High Court rules against Orang Asli Christians over village church
Lawyer Annou Xavier (right) explains the High Court decision to the Orang Asli petitioners.
TEMERLOH, Jan 5 — A group of Orang Asli Christians here today lost a two-year court battle against local and state authorities, seeking basic amenities at their village church.
The High Court here struck out the 2007 suit by a group of Jahut Christians from Kampung Pasu against the Temerloh Land and District Office and the Pahang state government for disconnecting power and water supplies to their village church in Kampung Pasu here.
“The application for a judicial review was dismissed with cost,” Pahang state legal adviser Kamal Azira told The Malaysian Insider.
The amount for cost will be determined by the court later, he said.
Kamal, who was acting for the state and local authorities, said the judge, Datuk Akhtar Tahir, had only given a summary decision in chambers and will supply the written grounds of judgment later.
The government lawyer added that the judge also made a brief reference to Sections 6 and 7 of the Aboriginal Peoples Act 1954, which supposedly gives the state authorities the power to gazette an area as “Aboriginal Land.”
Pressed to explain the implication of the court ruling, Kamal, who asked not to be photographed, repeated that the law says “the state authorities are the ones to gazette if an area is [an] Orang Asli area.”
Lawyers for the Jahut Christians told The Malaysian Insider they plan to file an appeal with the Court of Appeal in Putrajaya next week.
Controversy over the village church, which follows the popular East Malaysian Sidang Injil Borneo (SIB) denomination first erupted in 2003, Annou explained.
Some 70 Christians in Kampung Pasu had pooled together their money to build a small church in the backyard of village elder, Wet bin Ket — with his permission — in July of that year.
But within the same month, the Temerloh Land and District Office, better known by its Malay initials PTD, issued a letter warning that it regarded the church as encroaching on government land and demolished it three years later.
The Christian villagers complained to then Prime Minister Datuk Seri Abdullah Badawi who subsequently compensated them RM35,000 to rebuild the church.
But their bid for water and electricity to be supplied to the rebuilt church was rejected by the PTD.
A child in the settlement looks on with the church in the foreground.
In a letter dated October 8, 2007, the PTD explained that the church should not be given water and electricity because it is an illegal structure built on ungazetted land and the church had no approval from the state government to be built, as is required under state law for non-Muslim places of worship.

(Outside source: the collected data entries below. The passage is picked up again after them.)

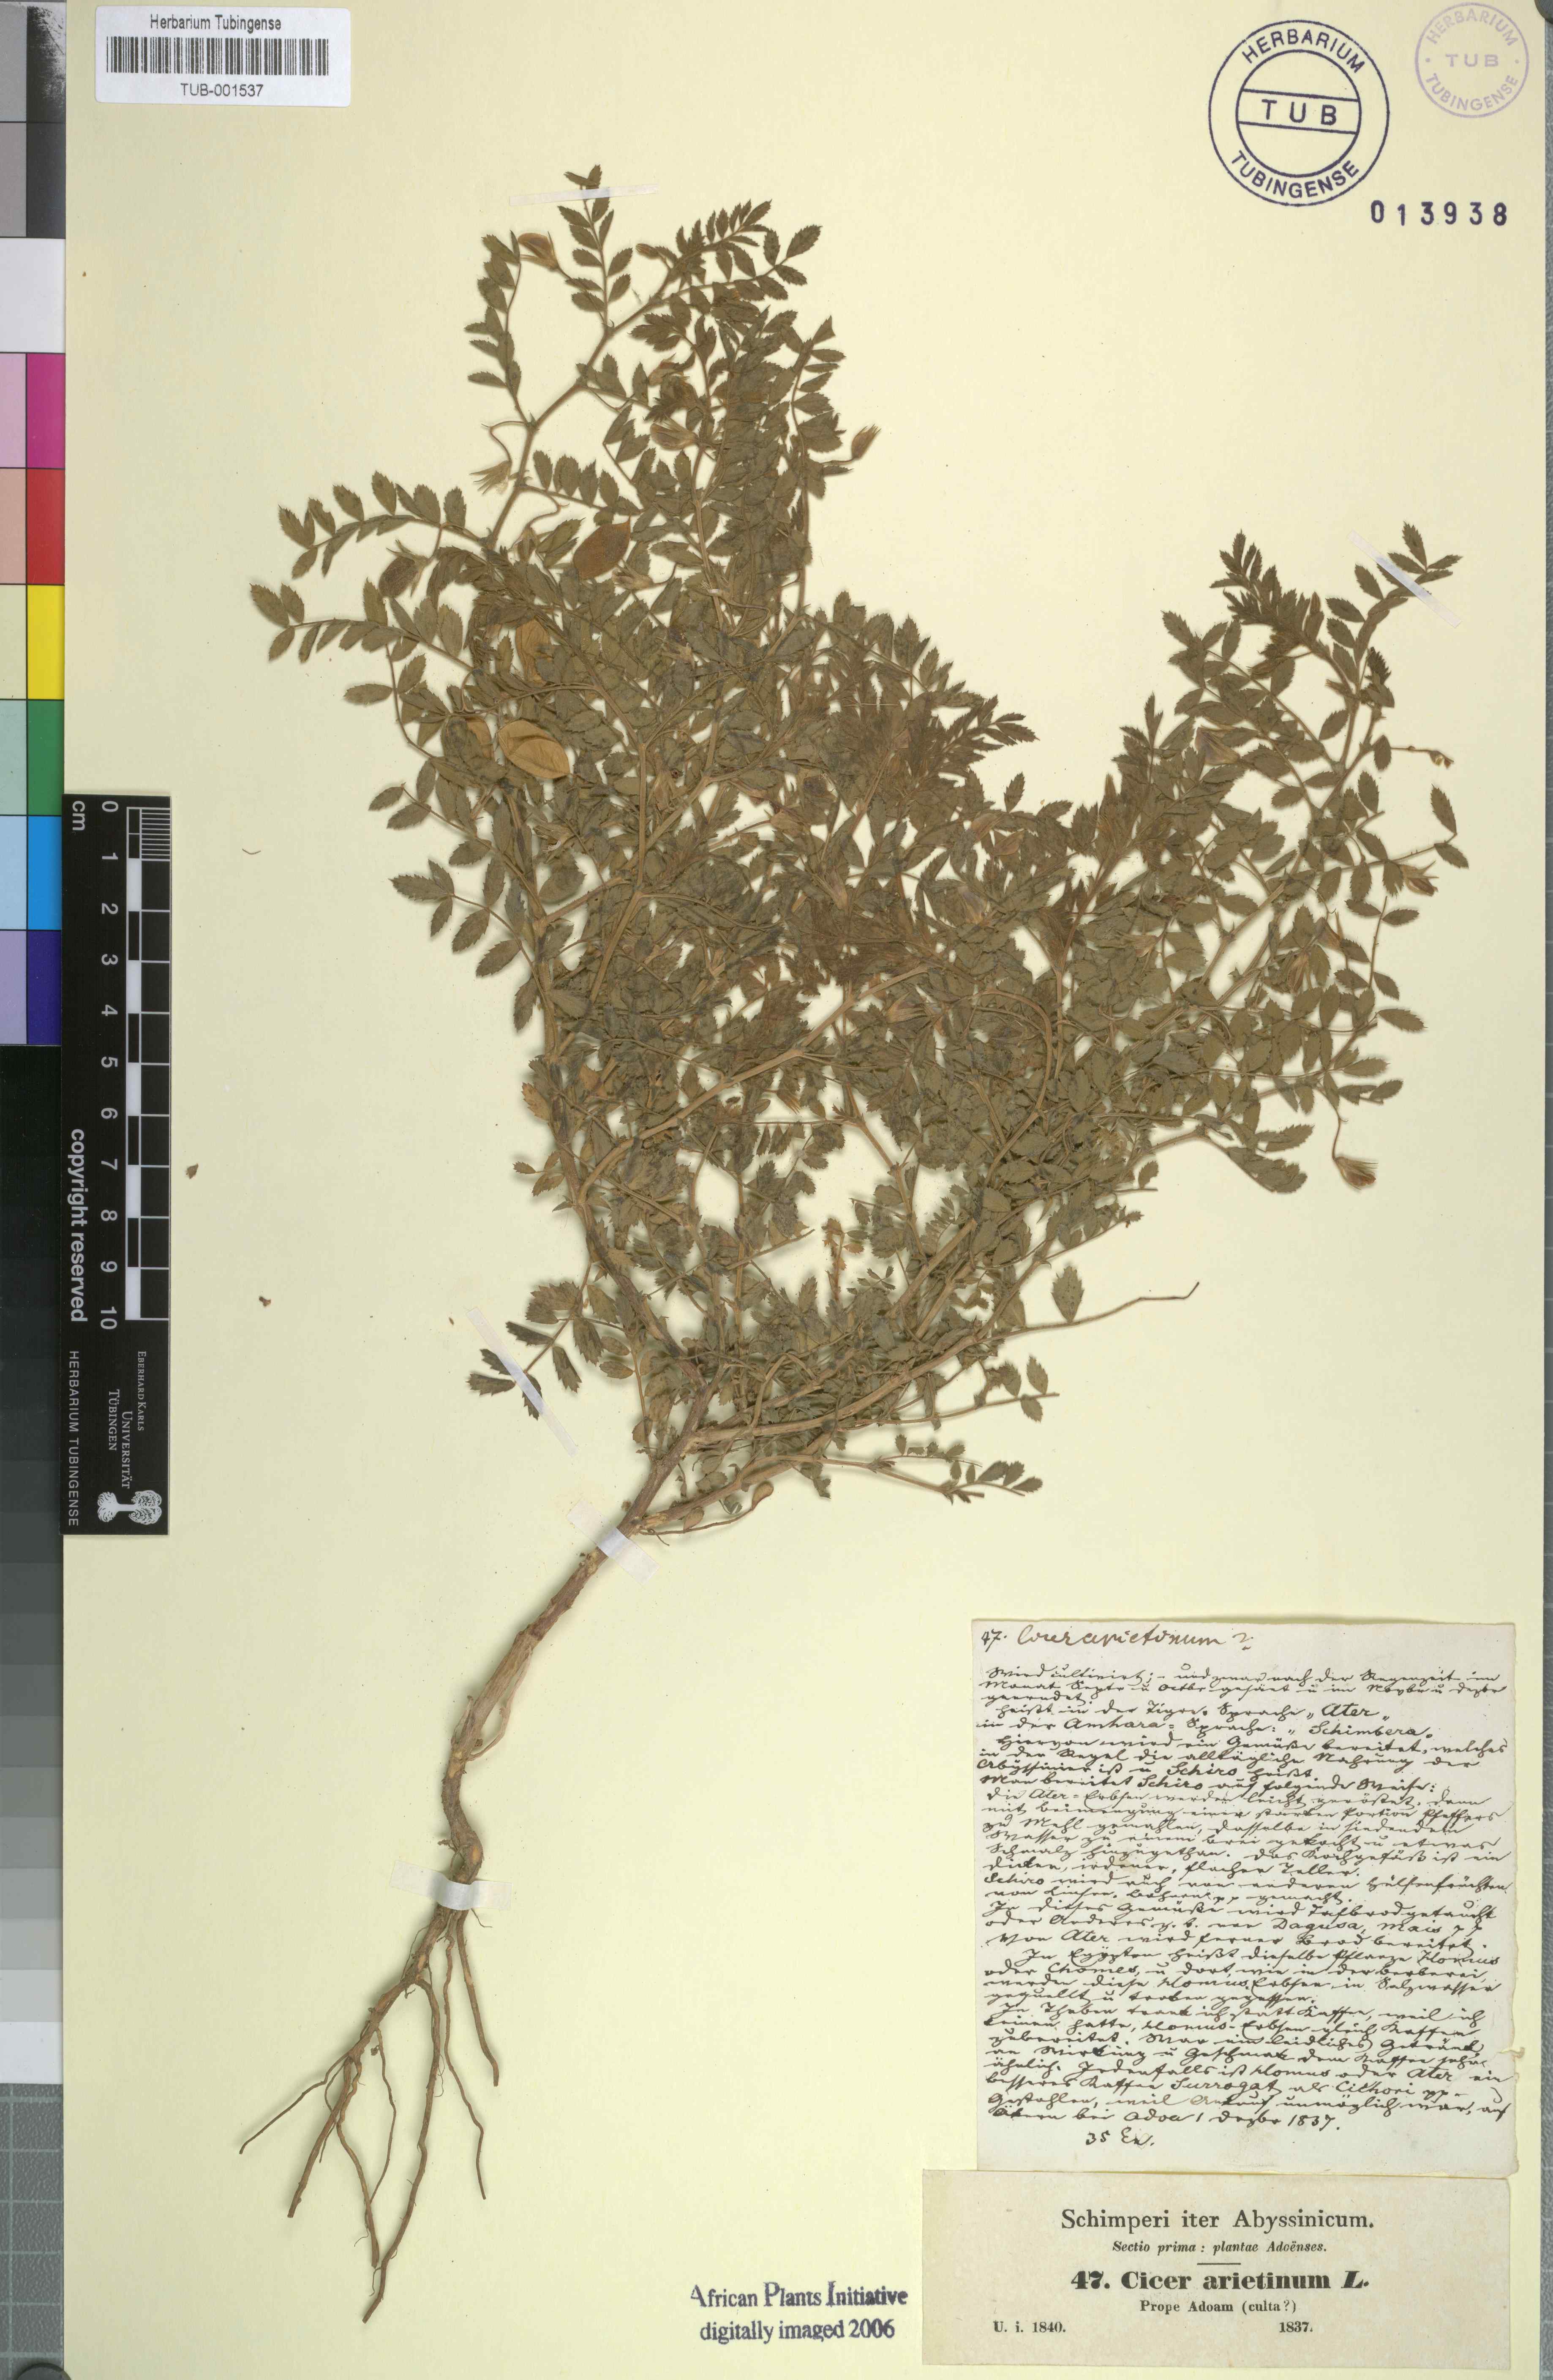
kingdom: Plantae
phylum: Tracheophyta
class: Magnoliopsida
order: Fabales
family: Fabaceae
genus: Cicer
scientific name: Cicer arietinum
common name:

Wet, who embraced Christianity in 2000, then tried to challenge the local and state authorities in the Temerloh High Court in 2007, but was also blocked.
Last August, a three-man bench in the Court of Appeal led by Datuk Zainun Ali, unanimously ruled to allow the Jahut Christians the right to challenge the PTD’s refusal.
The appeals court also ordered the PTD to pay RM5,000 in costs to Wet, 59, and his 33-year-old son, Yaman.
Counsel for the Christian villagers, Annou Xavier stressed that they will “fight” the decision all the way to the Federal Court, if needed.
“These people are only asking for the basics of livelihood, water and electricity, why deprive these people?” quizzed Annou’s co-counsel, Kenny Ng.
“They are the orang asal of this country. We may have the Twin Towers but if we can’t take care of these people, it’s an utter disgrace, a sad day for 1 Malaysia,” he added, making pointed references to Prime Minister Datuk Seri Najib Razak’s unity slogan.